It bothers me when people use government money on junkfood. I like the WIC program because it FORCES people to purchase items that they need and have good nutritional value, such as cereal and milk, and formula, and juice.. etc. Sure their choice of cereal is complete junk, but at least you know its got some form of food value than the snickers bar at the checkout line.
It bothers me when people use government money on junkfood.
I would inadvertently do this when I was on food stamps. I didn't realize that it paid for candy and stuff. I figured it'd kick that out just like it kicks out alcohol and clothing. So I put it all together up on the belt and was shocked when it paid for it. You're right. It shouldn't. I wish it would reject anyone's food stamps if there is alcohol on the tab too. As a cashier I have seen people buy $50 worth of alcohol AND food on food stamps. That irks me.
I agree..and those people who are using food stamps, EBT cards or WIC vouches...for the love of Pete, please look a little less wealthy and little more poverty stricken. Let me know that I am paying for your food for the right reasons.
HA! It always bugs me to see the person take the food they just bought with food stamps, and load it into the back of their Escalade!
As others have said, the current system rewards bad behavior.
For the checker to kick them out of line slows things down and generates complaints. The people that do it don't care about being seen as rude.

※ ※ ※

● Work request
In the discussion about food stamps, what does the WIC program force people to purchase?

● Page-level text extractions
※ ※ ※

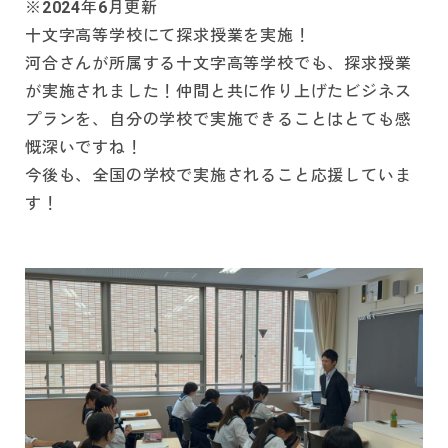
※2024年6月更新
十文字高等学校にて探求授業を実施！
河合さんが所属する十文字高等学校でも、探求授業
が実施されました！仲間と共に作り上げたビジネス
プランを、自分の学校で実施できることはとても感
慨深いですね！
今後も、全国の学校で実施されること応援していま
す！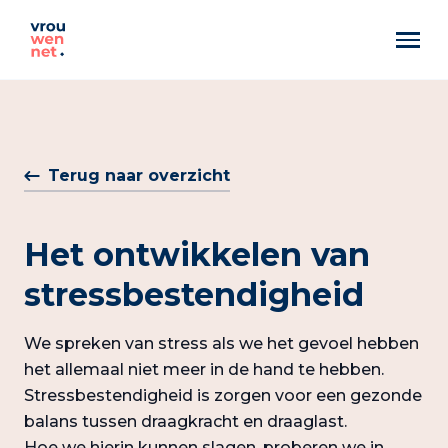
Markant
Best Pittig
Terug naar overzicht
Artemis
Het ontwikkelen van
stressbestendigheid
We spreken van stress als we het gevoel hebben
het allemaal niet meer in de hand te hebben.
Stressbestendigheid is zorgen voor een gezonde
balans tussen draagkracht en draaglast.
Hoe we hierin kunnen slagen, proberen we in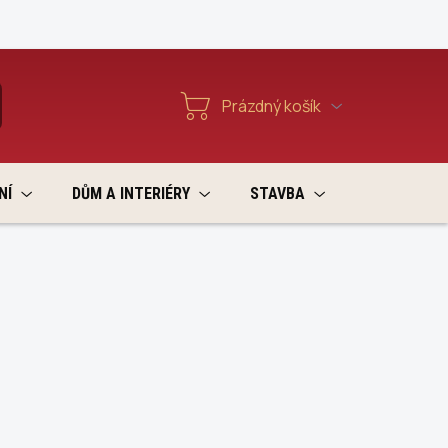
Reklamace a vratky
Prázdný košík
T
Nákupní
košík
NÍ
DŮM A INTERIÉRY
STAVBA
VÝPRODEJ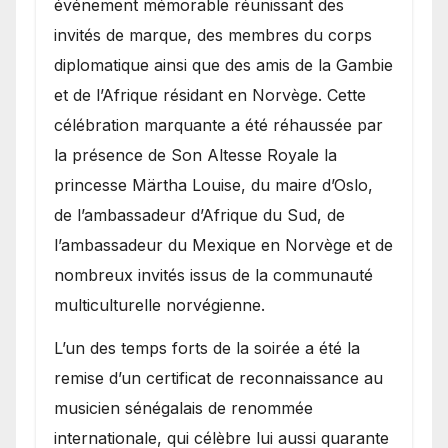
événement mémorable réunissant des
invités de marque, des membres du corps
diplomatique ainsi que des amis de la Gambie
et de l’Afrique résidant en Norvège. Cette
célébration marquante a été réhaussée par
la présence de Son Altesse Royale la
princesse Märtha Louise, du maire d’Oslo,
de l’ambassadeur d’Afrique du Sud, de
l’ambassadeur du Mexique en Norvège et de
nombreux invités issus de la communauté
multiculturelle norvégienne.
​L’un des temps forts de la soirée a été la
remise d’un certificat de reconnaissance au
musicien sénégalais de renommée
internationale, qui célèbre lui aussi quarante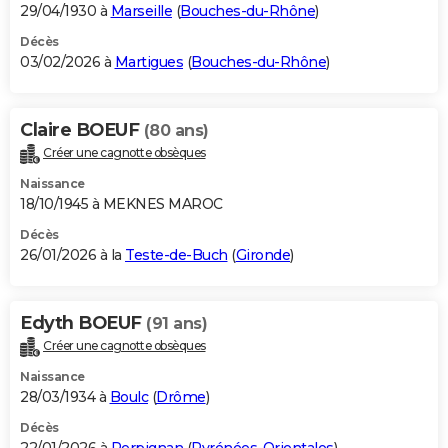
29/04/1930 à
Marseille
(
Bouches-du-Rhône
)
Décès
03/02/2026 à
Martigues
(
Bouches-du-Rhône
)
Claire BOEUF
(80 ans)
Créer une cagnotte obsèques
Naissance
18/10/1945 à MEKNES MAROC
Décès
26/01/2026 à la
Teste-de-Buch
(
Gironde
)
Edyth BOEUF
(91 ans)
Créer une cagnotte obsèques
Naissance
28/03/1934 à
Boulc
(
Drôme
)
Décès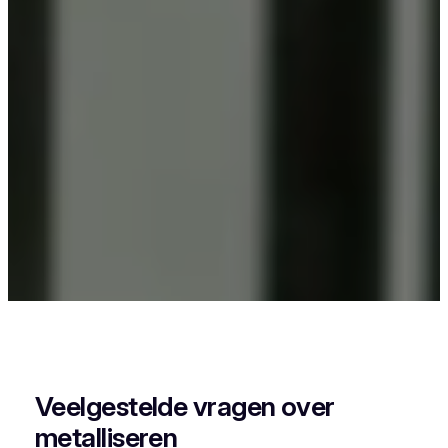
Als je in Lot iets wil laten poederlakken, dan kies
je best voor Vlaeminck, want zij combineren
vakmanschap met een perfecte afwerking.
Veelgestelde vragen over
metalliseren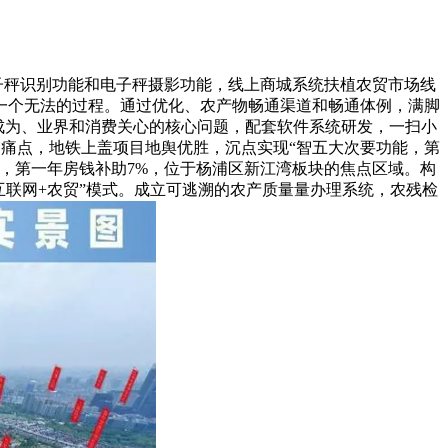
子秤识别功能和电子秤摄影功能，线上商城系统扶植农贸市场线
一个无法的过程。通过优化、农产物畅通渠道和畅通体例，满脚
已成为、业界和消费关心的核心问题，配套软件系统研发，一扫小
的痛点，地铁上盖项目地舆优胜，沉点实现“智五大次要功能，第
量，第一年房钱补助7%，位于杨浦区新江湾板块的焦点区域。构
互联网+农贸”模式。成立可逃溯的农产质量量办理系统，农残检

※ ※ ※

● Solution to this task
Items they need that have good nutritional value, such as cereal, milk, formula, and juice.